Il nodo dell’accesso al credito e alla crescita
Una delle criticità più evidenti riguarda il rapporto con il sistema bancario. Da un’analisi di Unioncamere – Centro Studi G. Tagliacarne – Si.Camera viene fuori che poco più di un’impresa femminile su tre fa ricorso a finanziamenti bancari, tanto quanto quelle maschili. E, ancora, 3 imprenditrici su 4 si sono autofinanziate con capitali personali e familiari. Invece, solo circa una su quattro ha fatto ricorso a un prestito bancario per l’avvio dell’attività.
Per finire, ancora più limitato è l’uso di strumenti alternativi o complementari al credito bancario. Meno dell’1% delle imprese, al di là del genere del titolare, utilizza canali come investitori informali (business angels, venture capital) o piattaforme di microcredito e crowdfunding. È il segno di un ecosistema finanziario ancora poco diversificato per le piccole imprese. In tal senso, questo basso indebitamento volontario, se da un lato denota autonomia finanziaria, dall’altro può trasformarsi in un freno alla crescita e all’innovazione, specialmente nei mercati più competitivi.
I limiti nell’accesso agli incentivi pubblici
Anche sul fronte dei bandi pubblici, le difficoltà non mancano nell’accesso a finanziamento o incentivi. Sempre dati alla mano, una donna su tre tra quelle che hanno richiesto agevolazioni segnala complessità burocratiche, mentre più di un’impresa su dieci lamenta tempi eccessivamente lunghi per ricevere i fondi.
Parità di genere e cultura d’impresa: i segnali positivi
Oltre alla promozione dell’imprenditoria, Unioncamere è anche soggetto attuatore della Certificazione per la parità di genere nelle imprese, finanziata dal Pnrr. L’iniziativa punta non solo al superamento del gender gap e all’aumento dell’occupazione femminile, bensì pure alla trasparenza organizzativa delle aziende. I numeri oggi mostrano una crescita netta:
- le certificazioni rilasciate sono 7.960, contro il centinaio del 2022
- le domande presentate dalle Pmi sono state 3.406 sui due avvisi pubblici di Unioncamere
Ottenere la certificazione significa migliorare l’organizzazione aziendale, aumentare la trasparenza e favorire l’identificazione e il superamento di discriminazioni di genere.

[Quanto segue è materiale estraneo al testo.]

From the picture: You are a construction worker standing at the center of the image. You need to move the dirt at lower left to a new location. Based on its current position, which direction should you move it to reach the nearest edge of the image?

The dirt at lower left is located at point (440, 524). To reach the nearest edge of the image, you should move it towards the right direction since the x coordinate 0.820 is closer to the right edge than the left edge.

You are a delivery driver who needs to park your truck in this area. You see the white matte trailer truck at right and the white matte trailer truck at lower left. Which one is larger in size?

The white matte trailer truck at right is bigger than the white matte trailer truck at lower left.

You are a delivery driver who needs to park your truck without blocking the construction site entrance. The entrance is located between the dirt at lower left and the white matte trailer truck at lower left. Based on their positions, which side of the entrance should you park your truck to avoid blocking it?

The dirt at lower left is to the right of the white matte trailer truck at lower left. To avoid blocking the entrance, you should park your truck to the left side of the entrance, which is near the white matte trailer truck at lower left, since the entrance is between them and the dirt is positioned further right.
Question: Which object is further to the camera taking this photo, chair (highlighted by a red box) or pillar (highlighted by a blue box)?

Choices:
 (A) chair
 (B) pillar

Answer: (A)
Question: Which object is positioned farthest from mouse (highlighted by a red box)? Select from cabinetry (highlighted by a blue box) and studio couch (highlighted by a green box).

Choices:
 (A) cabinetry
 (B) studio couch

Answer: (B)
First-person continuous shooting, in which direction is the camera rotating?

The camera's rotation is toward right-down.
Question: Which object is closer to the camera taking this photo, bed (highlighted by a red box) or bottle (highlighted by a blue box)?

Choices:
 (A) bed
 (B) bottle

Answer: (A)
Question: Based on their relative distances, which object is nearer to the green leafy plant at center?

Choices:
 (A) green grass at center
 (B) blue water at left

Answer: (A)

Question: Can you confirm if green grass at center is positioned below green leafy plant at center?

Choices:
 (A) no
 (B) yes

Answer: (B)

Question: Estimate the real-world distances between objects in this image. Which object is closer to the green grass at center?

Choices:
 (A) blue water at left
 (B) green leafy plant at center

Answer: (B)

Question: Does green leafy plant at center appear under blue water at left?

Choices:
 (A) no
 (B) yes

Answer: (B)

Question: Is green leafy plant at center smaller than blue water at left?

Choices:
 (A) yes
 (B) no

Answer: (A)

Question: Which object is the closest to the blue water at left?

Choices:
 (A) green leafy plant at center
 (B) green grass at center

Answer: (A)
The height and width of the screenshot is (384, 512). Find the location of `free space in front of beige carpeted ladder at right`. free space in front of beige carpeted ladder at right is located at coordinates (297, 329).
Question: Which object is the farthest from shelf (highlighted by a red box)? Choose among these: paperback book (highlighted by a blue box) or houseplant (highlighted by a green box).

Perché investire nelle imprese femminili conviene a tutti
Le imprese femminili non sono unicamente una componente dell’economia. Sono un motore di cambiamento sociale, un elemento chiave per il benessere collettivo e per l’autonomia delle donne. Sostenere chi fa impresa al femminile significa costruire una società più equa, più ricca di opportunità e più resiliente. Significa agire in chiave preventiva contro la violenza di genere e investire su modelli sostenibili, innovativi, inclusivi.